The use of liquid transport media likely also contributes to falsely-positive results from contaminant DNA. When using liquid transport media, DNA that is accidentally transferred from hands to the swab shaft can be washed off into the liquid medium which freely circulates around the transport tube; this liquid is later extracted to obtain DNA for PCR testing. Use of a semisolid or non-liquid transport media or transport of a dry swab without media should prevent contaminant DNA on the swab shaft from reaching the part of the specimen that is later extracted. If using liquid transport medium, the swab stick should be handled with care and only above the red line or indentation which marks where the shaft is snapped off after insertion into the medium. Performing NP aspiration rather than swabbing the NP may also prevent contamination from occurring as the aspirate kit (syringe or bulb style) is a closed system at the point of specimen collection.

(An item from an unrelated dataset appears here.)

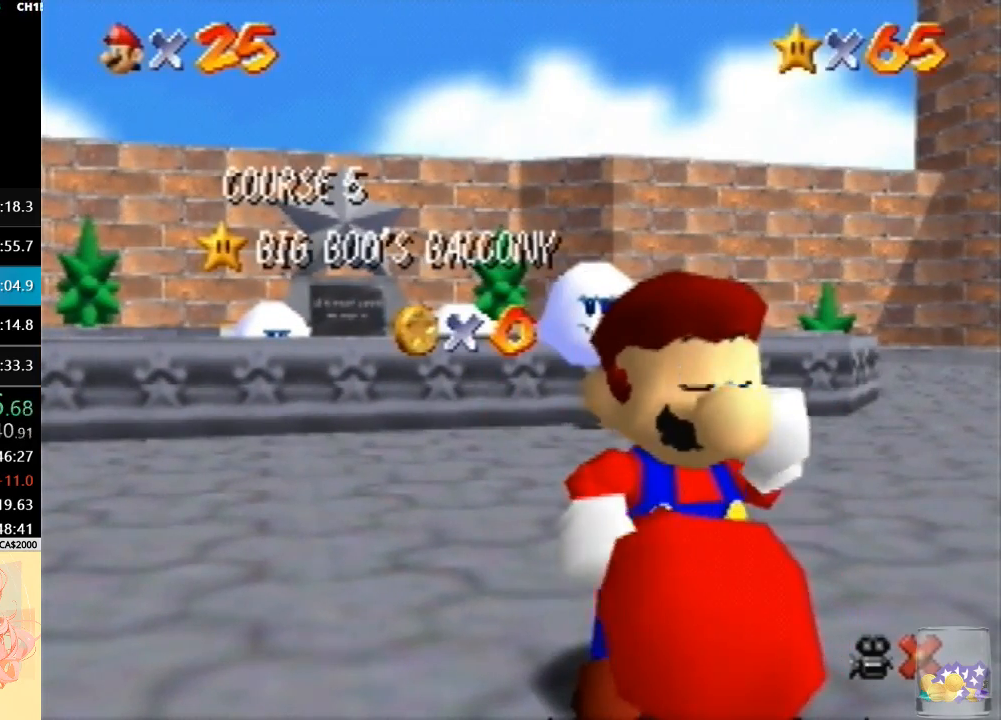
{"buttons": [], "left_stick": "center", "button_events": [[33, "A", "up"], [100, "A", "down"], [267, "A", "up"], [333, "A", "down"], [467, "A", "up"]]}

PCR assays for pertussis are not standardized across clinical laboratories. Testing methods, DNA targets used, and result interpretation criteria vary, and laboratories do not use the same cutoffs for determining a positive result. With PCR, high cycle threshold (Ct) values indicate low levels of amplified DNA; for pertussis, these values may still indicate infection but can also be the result of specimens contaminated with DNA from the environment at the time of specimen collection. Clinical laboratories might report high Ct values as any of the following: positive, detected, indeterminate, or equivocal. In addition, most clinical laboratories use a single target PCR for IS481, which is present in multiple copies in B. pertussis and in lesser quantities in B. holmesii and B. bronchiseptica. Because this DNA sequence is present in multiple copies, IS481 is especially susceptible to falsely-positive results. Use of multiple targets may improve specificity of PCR assays for pertussis. Clinicians are encouraged to inquire about which PCR target or targets are used by their laboratories. Interpretation of PCR results, especially those with high Ct values, should be done in conjunction with an evaluation of signs and symptoms and available epidemiological information.
1 Vaccines shown to contain PCR-detectable DNA include Pentacel®, Daptacel®, and Adacel®. Leber A et al. Detection of Bordetella pertussis DNA in Acellular Vaccines and in Environmental Samples from Pediatric Physician Offices, in 2010 Interscience Conference on Antimicrobial Agents and Chemotherapy (ICAAC): Boston, USA.